Set iteration_range in the predict() (which means that you select how many trees from model should be used to compute predictions):

model.predict(X_test, iteration_range=(0, model.best_iteration+1))

# result
> array([0.93680346, 0.04154444, 0.9282346 , 0.84900916, 0.0657784 ,
       0.92436266, 0.63648796, 0.9468495 , 0.2629984 , 0.9504917 ,
       0.04154444, 0.84900916, 0.89390475, 0.9255801 , 0.04154444,
       0.07570445, 0.92072046, 0.07966585, 0.9510616 , 0.9365885 ,
       0.84900916, 0.07545377, 0.9308903 , 0.9200338 , 0.0657784 ],
      dtype=float32)

To save and load model you can simply run:

# save
model.save_model("my_xgboost.json")

# load
new_model = xgb.XGBRegressor()
new_model.laod_model("my_xgboost.json")

# check optimal number of trees of loaded model
new_model.best_iteration

# result
> 22

Conclusions

The Scikit-Learn API fo Xgboost python package is really user friendly.

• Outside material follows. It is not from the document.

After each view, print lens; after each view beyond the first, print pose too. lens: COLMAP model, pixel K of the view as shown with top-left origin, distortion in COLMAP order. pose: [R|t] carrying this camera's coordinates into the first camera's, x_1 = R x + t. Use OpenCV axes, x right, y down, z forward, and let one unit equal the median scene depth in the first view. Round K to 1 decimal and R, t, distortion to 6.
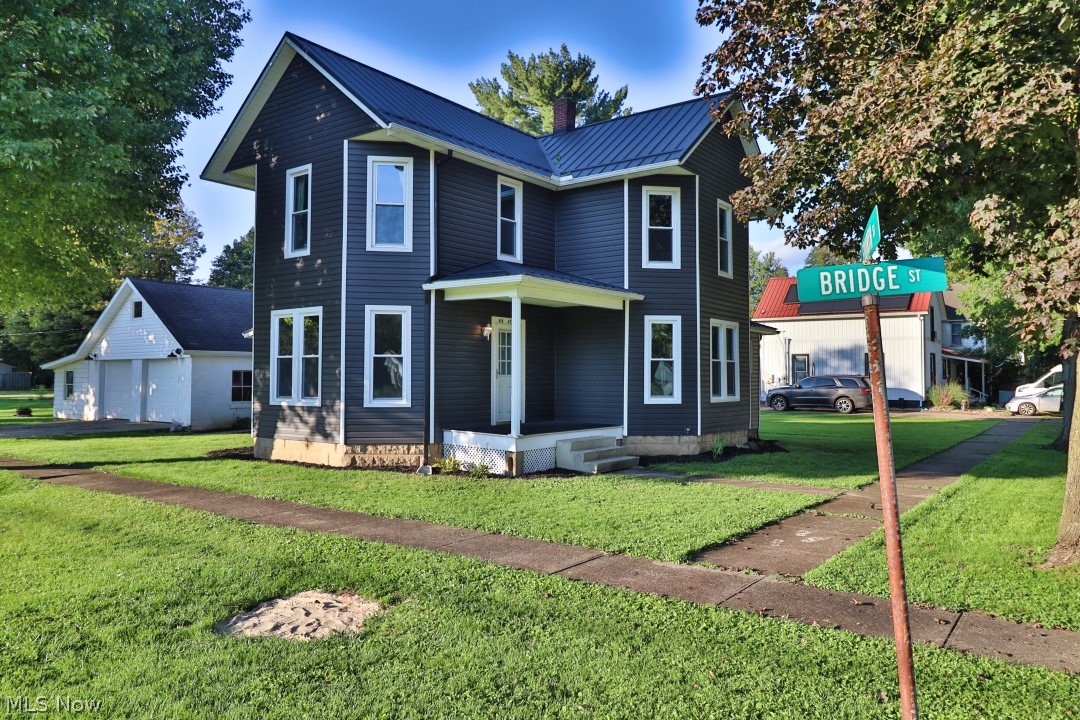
lens RADIAL K [[762.1, 0, 540.0], [0, 762.1, 360.0], [0, 0, 1]] dist [0.077338, 0.000443]
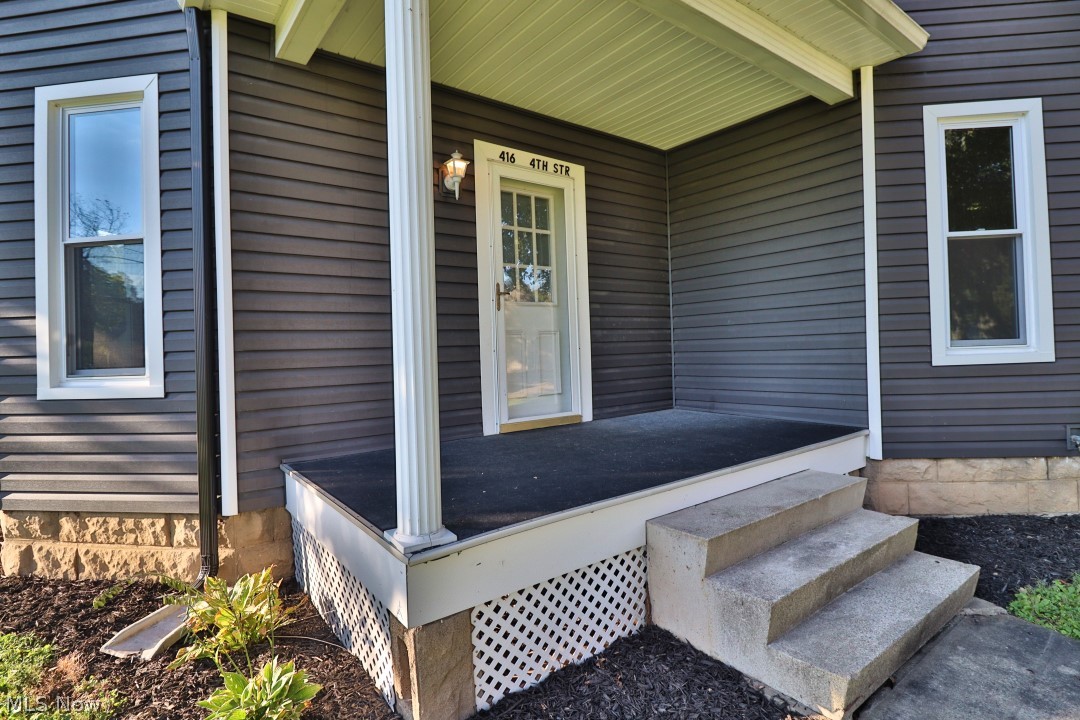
lens RADIAL K [[549.4, 0, 549.2], [0, 549.4, 344.7], [0, 0, 1]] dist [-0.014846, -0.000201]
pose [[0.965868, -0.034557, -0.256721, 0.034564], [0.040412, 0.999029, 0.017565, 0.037083], [0.255865, -0.027341, 0.966326, 0.721127]]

You can easily use early stopping technique to prevent overfitting, just set the early_stopping_rounds argument when constructin Xgboost object. I usually use 50 rounds for early stopping with 1000 trees in the model. I've seen in many places recommendation to use about 10% of total number of trees for early stopping - such recommendation sounds reasonable. With Scikit-Learn API of Xgboost you don't need to worry about selecting optimal number of tree during predict() and save and load of the model.